CRITICAL NATURE: Are China’s dams on the Mekong causing downstream drought? The importance of scientific debate | Land Portal | Securing Land Rights Through Open Data

This article was originally published through CSDS (Center for Social Development Studies) at Chulalongkorn University, Thailand. It can be found at:


A recent report by Eyes on Earth (EoE)[i] highlighted the critical issue of China’s hydropower development and dam operation on the Lancang (upper Mekong) River and connected it to the ongoing drought in the lower Mekong basin. The report sparked numerous articles in regional and international news outlets[ii],[iii],[iv],[v], think tanks[vi], and online public discussion[vii]. Independent research groups and the Mekong River Commission (MRC) have questioned the EoE report’s methodology and its conclusions[viii],[ix], and called for increased cooperation between MRC member states and China.

Here, we outline some key scientific issues regarding the report and the assertions drawn from it, adding our own independent analysis of the EoE study, and suggest a constructive path forward based on the importance of data-sharing, rigorous peer review, and evidence-based democratized decision-making.

Evaluating the EoE report and considering its claims

The EoE report presents a statistical model to predict water level at the Chiang Saen monitoring station in Northern Thailand using a remotely sensed wetness index. It concludes that the 2019 lower Mekong drought was largely due to water being stored behind dams on the Lancang River in China, rather than an absolute shortage of water. Additional commentary on the report has gone further, and statements were made that China “entirely prevented the annual monsoon-driven rise in river level”.[vi]

The EoE report and subsequent commentary reveal key issues about the role of scientific research in sensitive and at times heated public discussions, such as the hydrological impacts of upstream dams on the lower Mekong River. That a public discussion is taking place on this crucial issue is positive, as there few forums to meaningfully discuss the impacts and ways forward, particularly for communities affected directly. But caution is also required on how science is drawn upon as a form of knowledge within such debates.

The commentary from the Stimson Center based on the EoE report does highlight a key issue that should be of public concern in downstream countries: the generation capacity of China’s upstream Mekong dams currently far exceeds China’s electricity demand[x], indicating there was likely potential for the release of water downstream to where it was needed during the drought, without undermining China’s domestic electricity security.  Yet, there are also several shortcomings in the EoE report itself and therefore the subsequent interpretation of it also hold policy implications.

Raw records
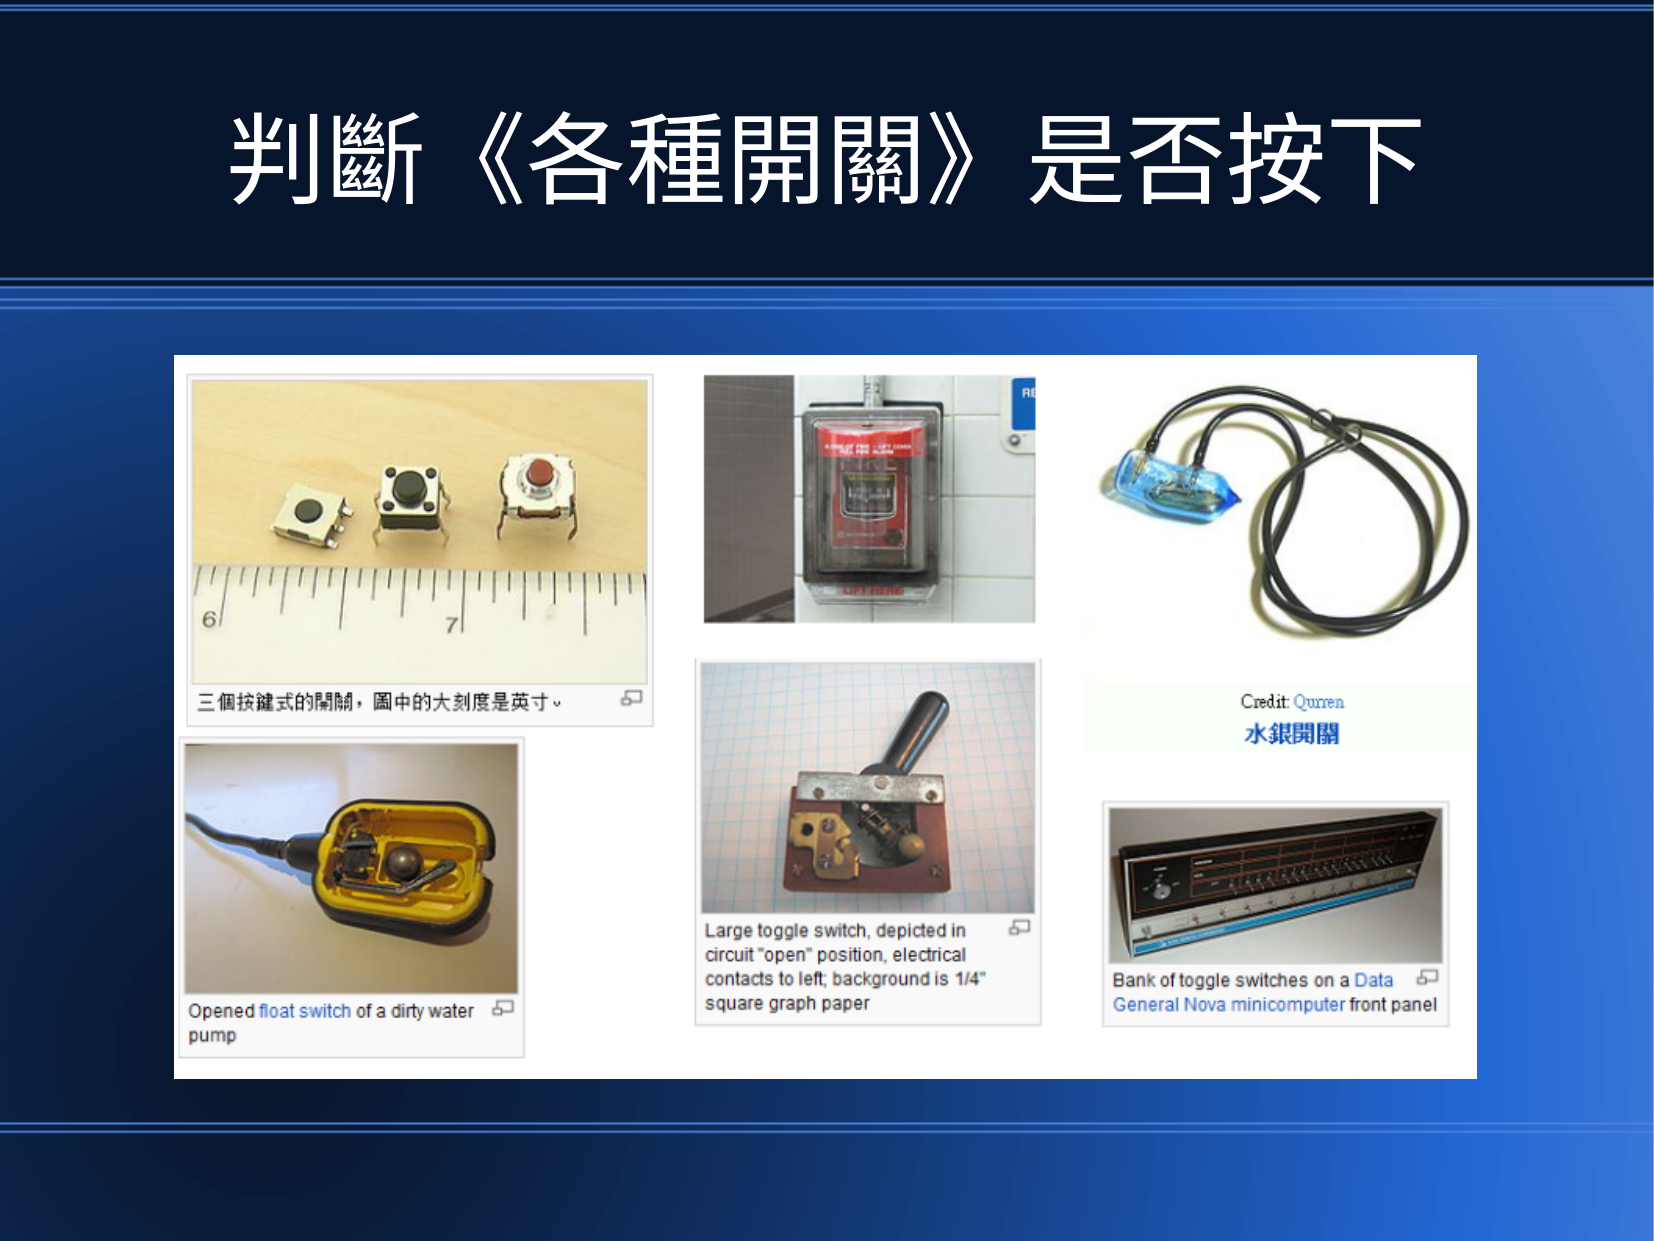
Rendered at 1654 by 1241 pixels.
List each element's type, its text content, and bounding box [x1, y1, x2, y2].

--

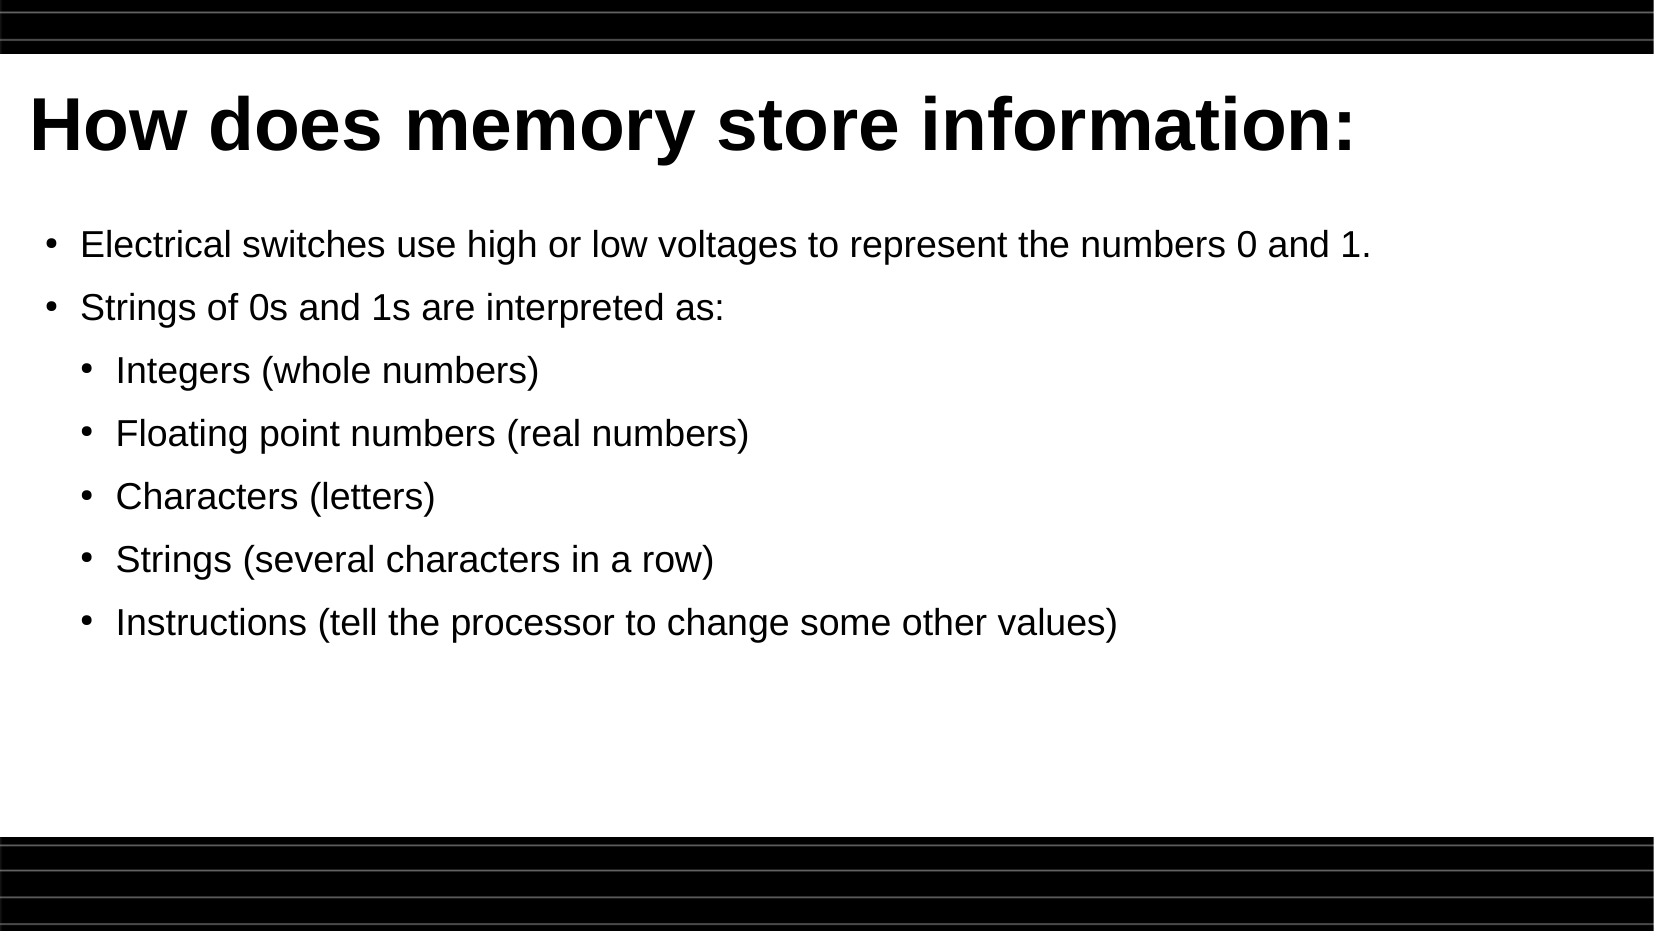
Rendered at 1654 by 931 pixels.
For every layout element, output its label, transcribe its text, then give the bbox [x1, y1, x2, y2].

Set problem A
In the Mekong dams article, what did the EoE report conclude was the main cause of the 2019 lower Mekong drought?
Set problem B
Reproduce the passage of the Mekong dams article from "Here, we outline" to "evidence-based democratized decision-making." word for word.

Exercise solution A
Water being stored behind dams on the Lancang River in China, rather than an absolute shortage of water.

Exercise solution B
Here, we outline some key scientific issues regarding the report and the assertions drawn from it, adding our own independent analysis of the EoE study, and suggest a constructive path forward based on the importance of data-sharing, rigorous peer review, and evidence-based democratized decision-making.